• **Work order**
When a record contains an image, skip the image and retype the rest of that record exactly.

• **Lens and sensor metadata**
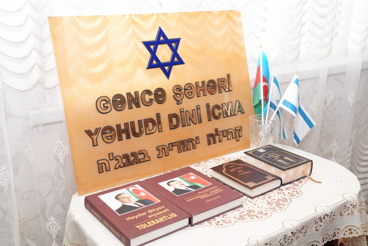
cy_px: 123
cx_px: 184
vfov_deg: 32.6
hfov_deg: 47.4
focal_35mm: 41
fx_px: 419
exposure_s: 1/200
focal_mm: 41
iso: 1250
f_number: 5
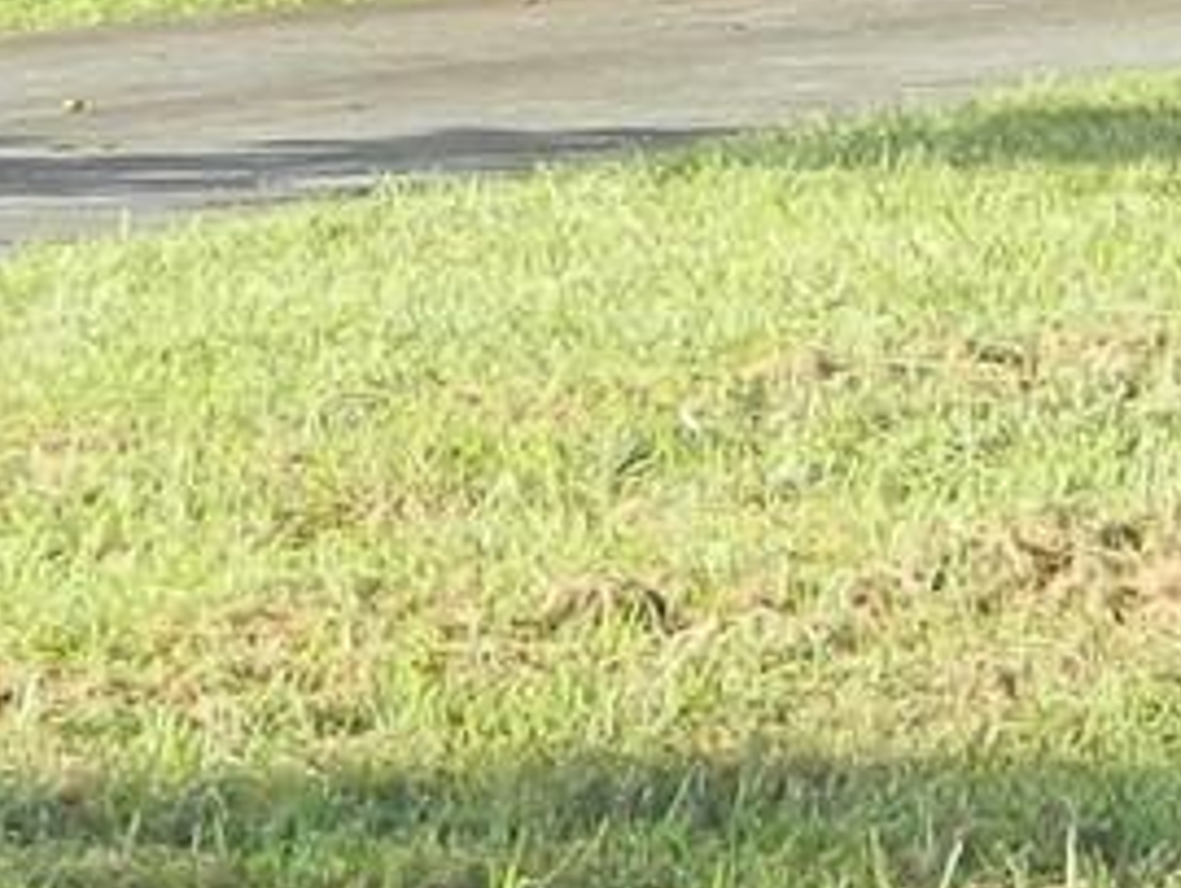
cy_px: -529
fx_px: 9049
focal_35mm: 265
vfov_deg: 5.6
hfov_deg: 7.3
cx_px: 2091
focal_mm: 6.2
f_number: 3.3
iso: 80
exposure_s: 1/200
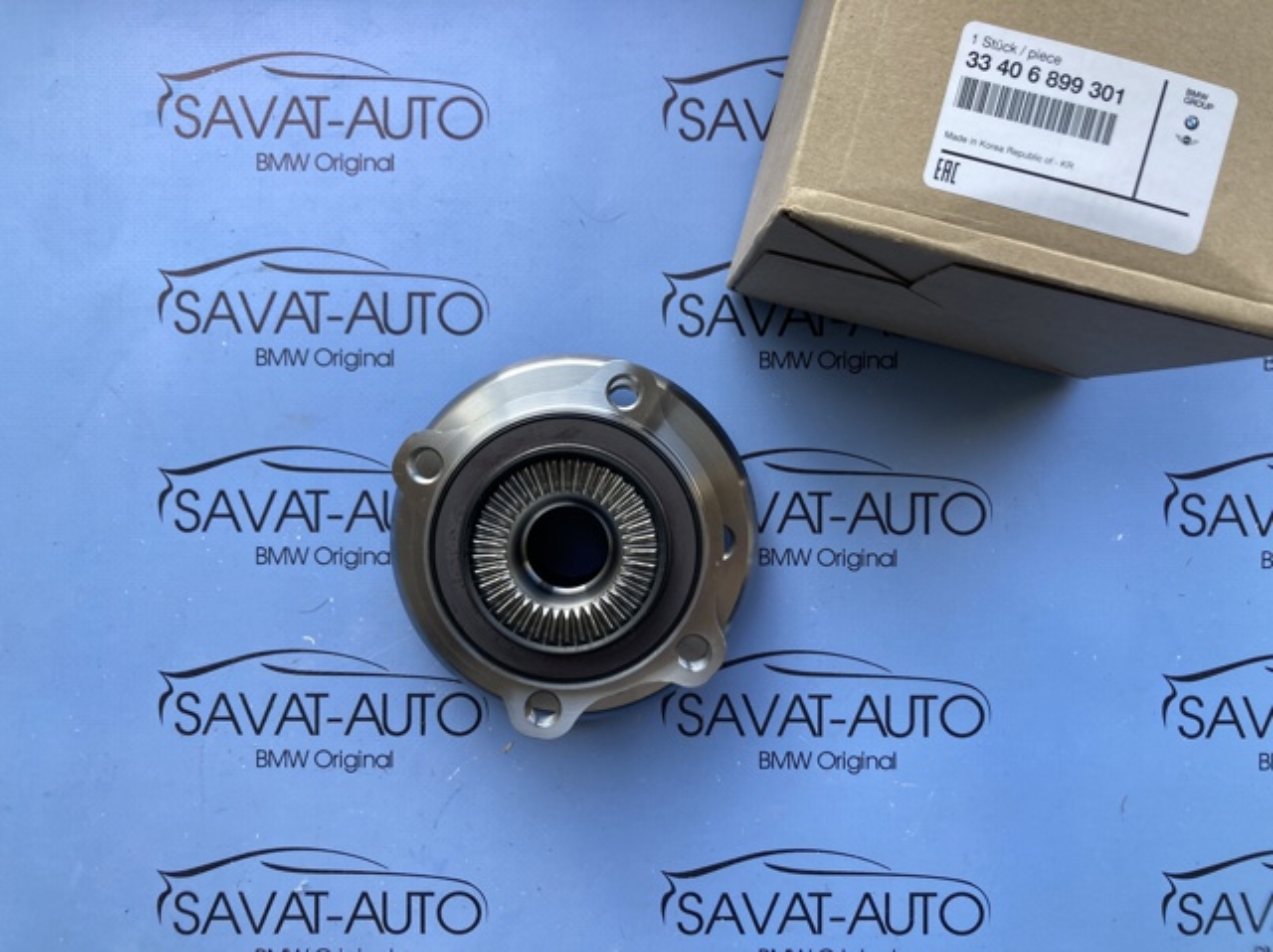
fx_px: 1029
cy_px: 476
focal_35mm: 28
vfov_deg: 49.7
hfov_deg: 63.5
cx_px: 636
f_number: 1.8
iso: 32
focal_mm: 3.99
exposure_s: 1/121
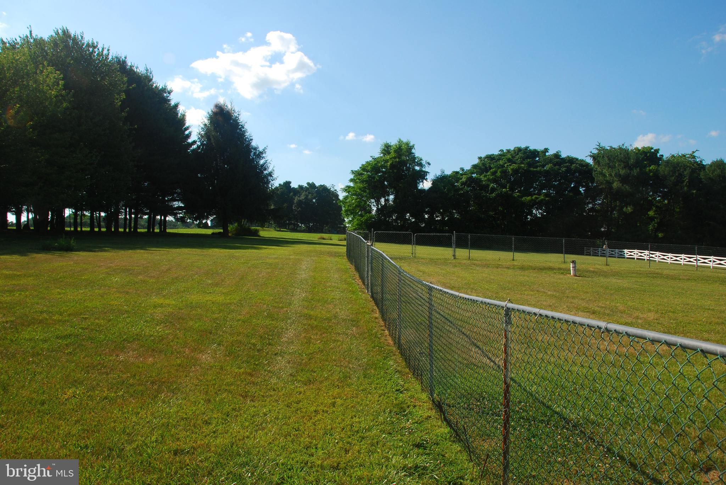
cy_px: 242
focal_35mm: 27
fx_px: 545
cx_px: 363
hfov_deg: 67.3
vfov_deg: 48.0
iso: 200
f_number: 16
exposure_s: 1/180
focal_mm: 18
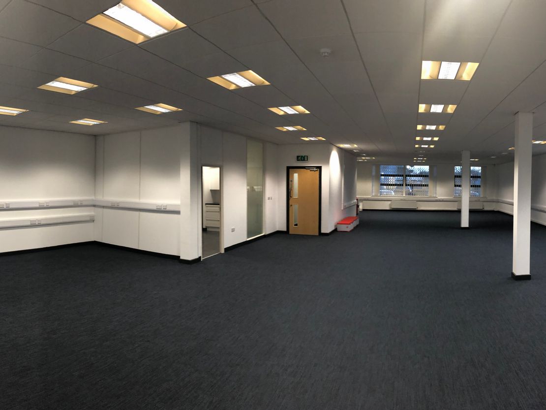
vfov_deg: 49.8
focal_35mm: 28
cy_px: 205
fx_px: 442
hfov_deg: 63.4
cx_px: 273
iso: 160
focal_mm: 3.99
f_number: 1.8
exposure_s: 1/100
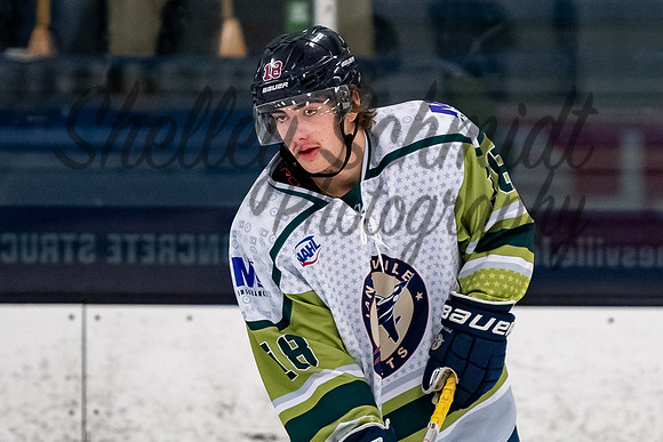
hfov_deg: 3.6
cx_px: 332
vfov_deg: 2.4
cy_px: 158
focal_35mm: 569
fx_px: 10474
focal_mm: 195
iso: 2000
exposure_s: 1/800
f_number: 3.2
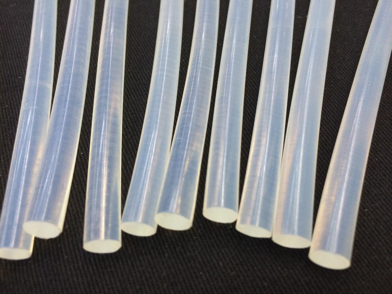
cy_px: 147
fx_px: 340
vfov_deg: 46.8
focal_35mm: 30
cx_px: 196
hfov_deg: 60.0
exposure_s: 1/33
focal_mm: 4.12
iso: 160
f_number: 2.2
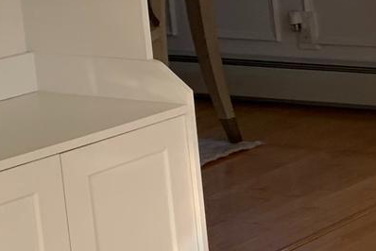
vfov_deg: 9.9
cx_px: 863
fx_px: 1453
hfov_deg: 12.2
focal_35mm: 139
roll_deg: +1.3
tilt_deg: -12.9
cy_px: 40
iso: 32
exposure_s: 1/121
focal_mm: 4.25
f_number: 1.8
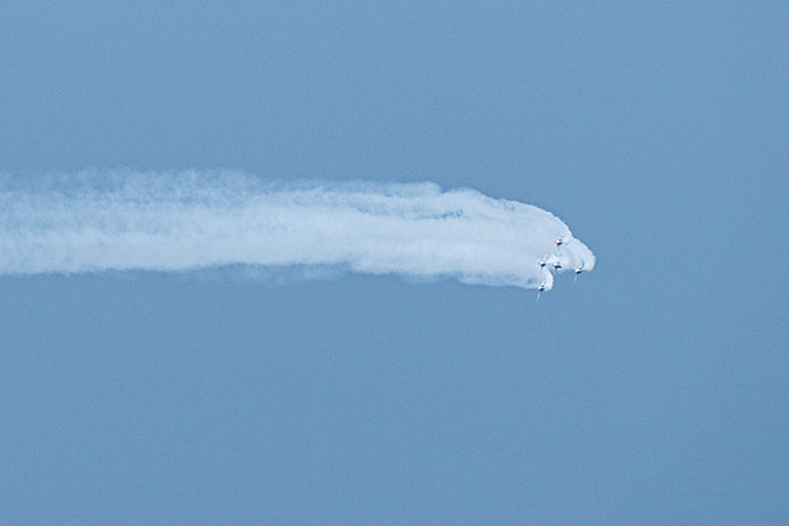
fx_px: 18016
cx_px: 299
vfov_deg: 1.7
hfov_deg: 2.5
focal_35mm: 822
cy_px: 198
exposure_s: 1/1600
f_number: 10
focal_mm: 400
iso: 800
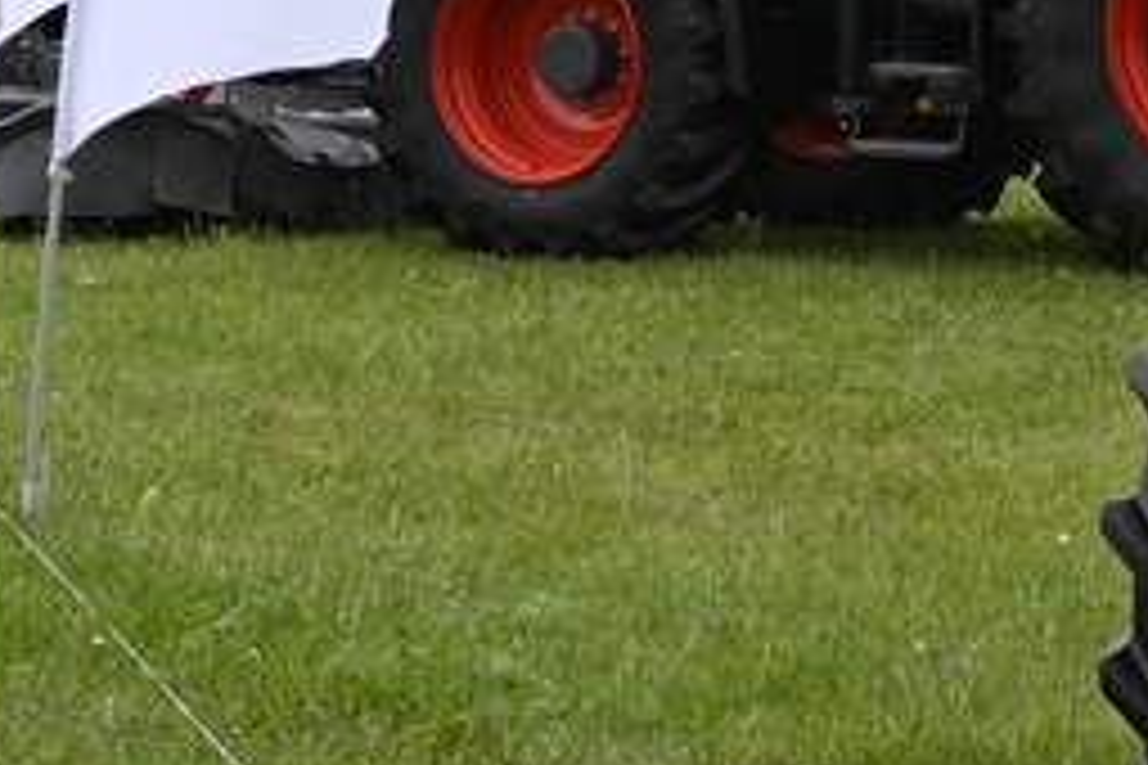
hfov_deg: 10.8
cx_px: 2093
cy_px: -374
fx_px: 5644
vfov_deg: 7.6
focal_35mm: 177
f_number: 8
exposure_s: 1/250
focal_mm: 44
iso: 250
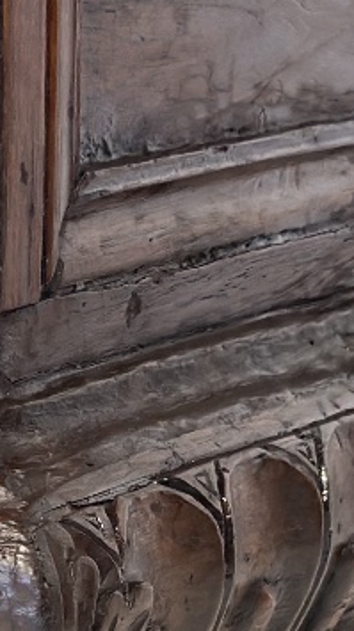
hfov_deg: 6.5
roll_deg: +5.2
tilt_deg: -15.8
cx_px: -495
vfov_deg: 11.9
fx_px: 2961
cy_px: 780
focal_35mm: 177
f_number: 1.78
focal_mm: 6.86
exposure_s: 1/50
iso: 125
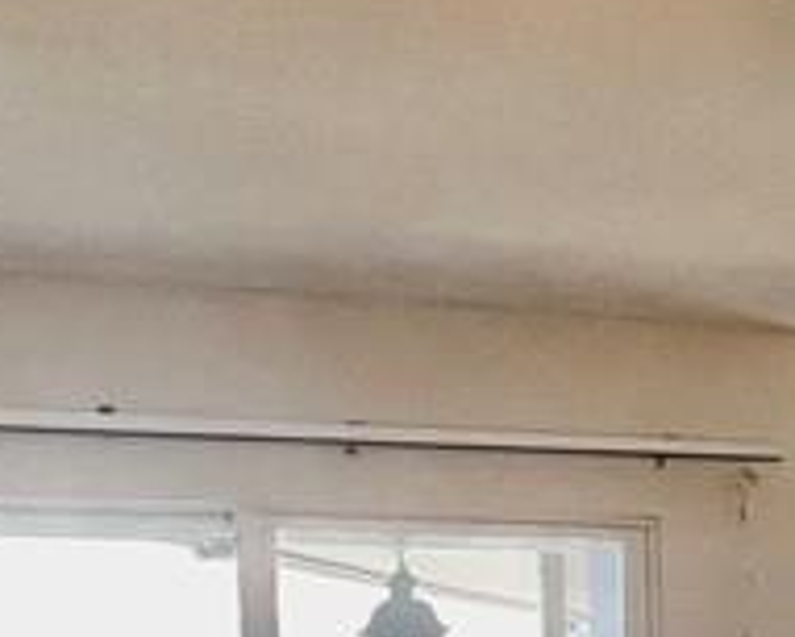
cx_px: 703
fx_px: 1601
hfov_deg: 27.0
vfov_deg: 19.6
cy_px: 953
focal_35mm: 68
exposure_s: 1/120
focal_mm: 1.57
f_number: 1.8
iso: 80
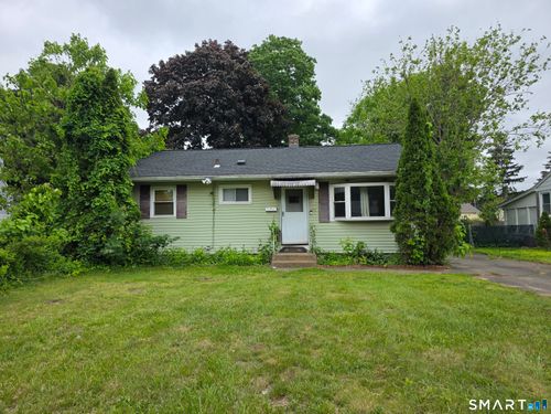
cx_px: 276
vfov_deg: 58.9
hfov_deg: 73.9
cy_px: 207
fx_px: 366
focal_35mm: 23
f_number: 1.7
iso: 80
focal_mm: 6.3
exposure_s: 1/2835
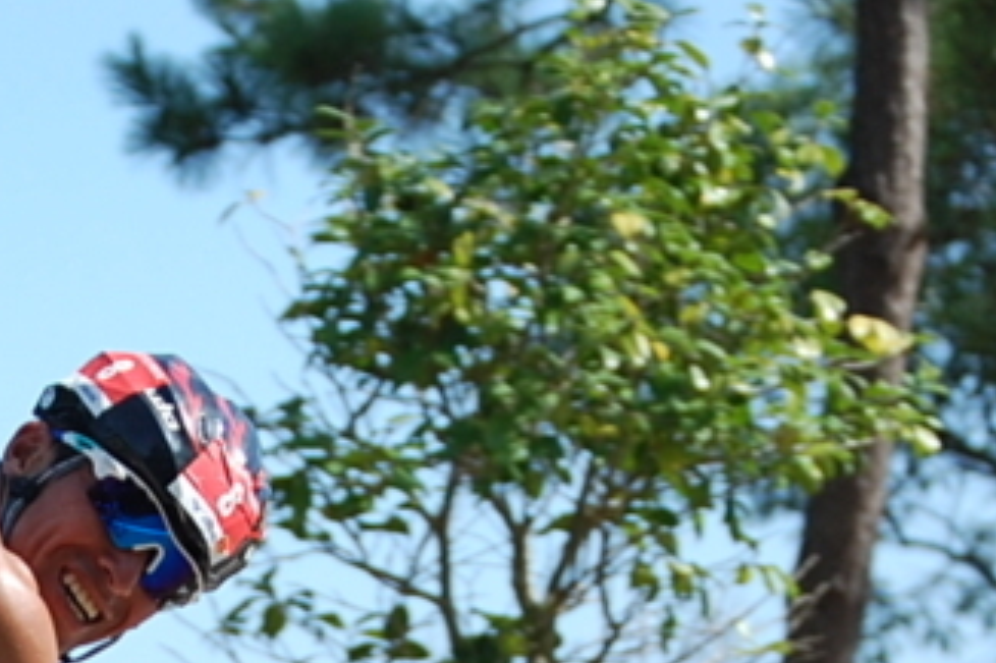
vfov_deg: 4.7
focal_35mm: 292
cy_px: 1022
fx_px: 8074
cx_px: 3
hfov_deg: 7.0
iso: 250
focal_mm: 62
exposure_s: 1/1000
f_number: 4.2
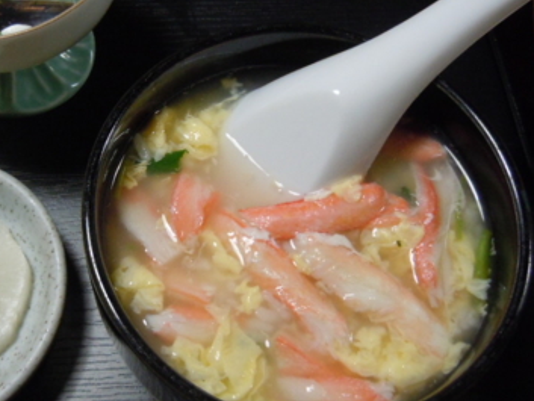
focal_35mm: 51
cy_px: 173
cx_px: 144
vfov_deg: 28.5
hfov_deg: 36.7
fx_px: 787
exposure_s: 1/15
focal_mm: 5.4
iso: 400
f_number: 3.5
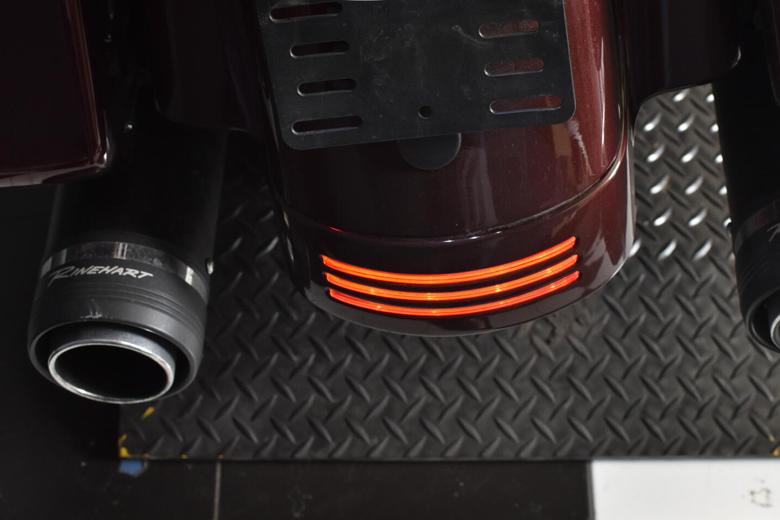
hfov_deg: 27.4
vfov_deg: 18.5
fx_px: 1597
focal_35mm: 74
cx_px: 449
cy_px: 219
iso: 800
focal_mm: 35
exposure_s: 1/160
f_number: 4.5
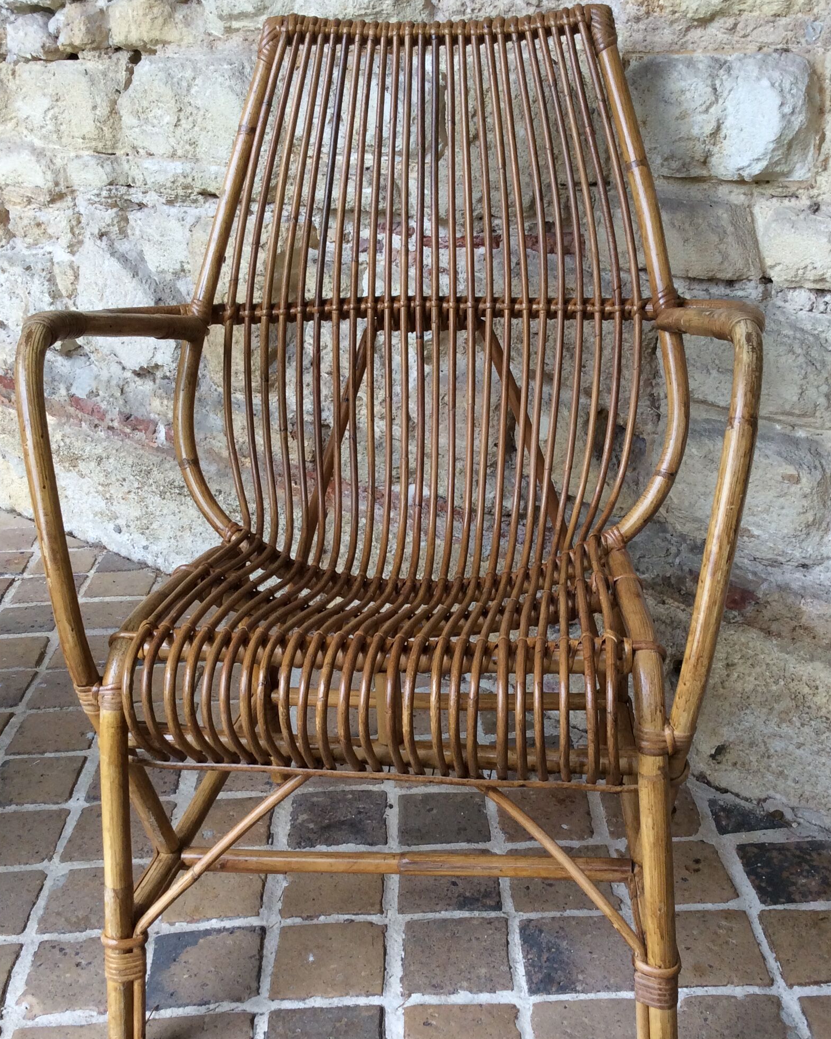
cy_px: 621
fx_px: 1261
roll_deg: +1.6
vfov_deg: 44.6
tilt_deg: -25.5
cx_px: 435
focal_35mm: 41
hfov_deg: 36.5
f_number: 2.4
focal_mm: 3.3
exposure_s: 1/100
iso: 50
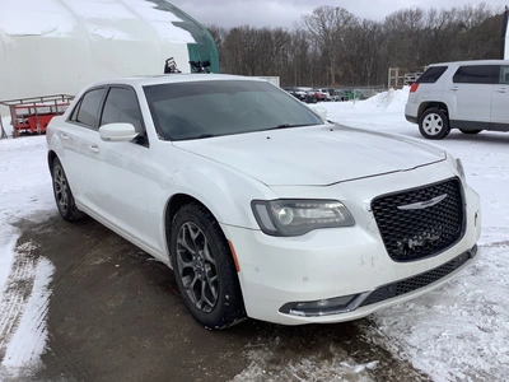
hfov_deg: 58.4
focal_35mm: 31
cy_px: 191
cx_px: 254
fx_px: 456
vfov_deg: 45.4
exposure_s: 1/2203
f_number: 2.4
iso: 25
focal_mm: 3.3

• **Response box**
cy_px: 123
cx_px: 184
vfov_deg: 32.6
hfov_deg: 47.4
focal_35mm: 41
fx_px: 419
exposure_s: 1/200
focal_mm: 41
iso: 1250
f_number: 5
cy_px: -529
fx_px: 9049
focal_35mm: 265
vfov_deg: 5.6
hfov_deg: 7.3
cx_px: 2091
focal_mm: 6.2
f_number: 3.3
iso: 80
exposure_s: 1/200
fx_px: 1029
cy_px: 476
focal_35mm: 28
vfov_deg: 49.7
hfov_deg: 63.5
cx_px: 636
f_number: 1.8
iso: 32
focal_mm: 3.99
exposure_s: 1/121
cy_px: 242
focal_35mm: 27
fx_px: 545
cx_px: 363
hfov_deg: 67.3
vfov_deg: 48.0
iso: 200
f_number: 16
exposure_s: 1/180
focal_mm: 18
vfov_deg: 49.8
focal_35mm: 28
cy_px: 205
fx_px: 442
hfov_deg: 63.4
cx_px: 273
iso: 160
focal_mm: 3.99
f_number: 1.8
exposure_s: 1/100
hfov_deg: 3.6
cx_px: 332
vfov_deg: 2.4
cy_px: 158
focal_35mm: 569
fx_px: 10474
focal_mm: 195
iso: 2000
exposure_s: 1/800
f_number: 3.2
cy_px: 147
fx_px: 340
vfov_deg: 46.8
focal_35mm: 30
cx_px: 196
hfov_deg: 60.0
exposure_s: 1/33
focal_mm: 4.12
iso: 160
f_number: 2.2
vfov_deg: 9.9
cx_px: 863
fx_px: 1453
hfov_deg: 12.2
focal_35mm: 139
roll_deg: +1.3
tilt_deg: -12.9
cy_px: 40
iso: 32
exposure_s: 1/121
focal_mm: 4.25
f_number: 1.8
fx_px: 18016
cx_px: 299
vfov_deg: 1.7
hfov_deg: 2.5
focal_35mm: 822
cy_px: 198
exposure_s: 1/1600
f_number: 10
focal_mm: 400
iso: 800
hfov_deg: 10.8
cx_px: 2093
cy_px: -374
fx_px: 5644
vfov_deg: 7.6
focal_35mm: 177
f_number: 8
exposure_s: 1/250
focal_mm: 44
iso: 250
hfov_deg: 6.5
roll_deg: +5.2
tilt_deg: -15.8
cx_px: -495
vfov_deg: 11.9
fx_px: 2961
cy_px: 780
focal_35mm: 177
f_number: 1.78
focal_mm: 6.86
exposure_s: 1/50
iso: 125
cx_px: 703
fx_px: 1601
hfov_deg: 27.0
vfov_deg: 19.6
cy_px: 953
focal_35mm: 68
exposure_s: 1/120
focal_mm: 1.57
f_number: 1.8
iso: 80
cx_px: 276
vfov_deg: 58.9
hfov_deg: 73.9
cy_px: 207
fx_px: 366
focal_35mm: 23
f_number: 1.7
iso: 80
focal_mm: 6.3
exposure_s: 1/2835
vfov_deg: 4.7
focal_35mm: 292
cy_px: 1022
fx_px: 8074
cx_px: 3
hfov_deg: 7.0
iso: 250
focal_mm: 62
exposure_s: 1/1000
f_number: 4.2
focal_35mm: 51
cy_px: 173
cx_px: 144
vfov_deg: 28.5
hfov_deg: 36.7
fx_px: 787
exposure_s: 1/15
focal_mm: 5.4
iso: 400
f_number: 3.5
hfov_deg: 27.4
vfov_deg: 18.5
fx_px: 1597
focal_35mm: 74
cx_px: 449
cy_px: 219
iso: 800
focal_mm: 35
exposure_s: 1/160
f_number: 4.5
cy_px: 621
fx_px: 1261
roll_deg: +1.6
vfov_deg: 44.6
tilt_deg: -25.5
cx_px: 435
focal_35mm: 41
hfov_deg: 36.5
f_number: 2.4
focal_mm: 3.3
exposure_s: 1/100
iso: 50
hfov_deg: 58.4
focal_35mm: 31
cy_px: 191
cx_px: 254
fx_px: 456
vfov_deg: 45.4
exposure_s: 1/2203
f_number: 2.4
iso: 25
focal_mm: 3.3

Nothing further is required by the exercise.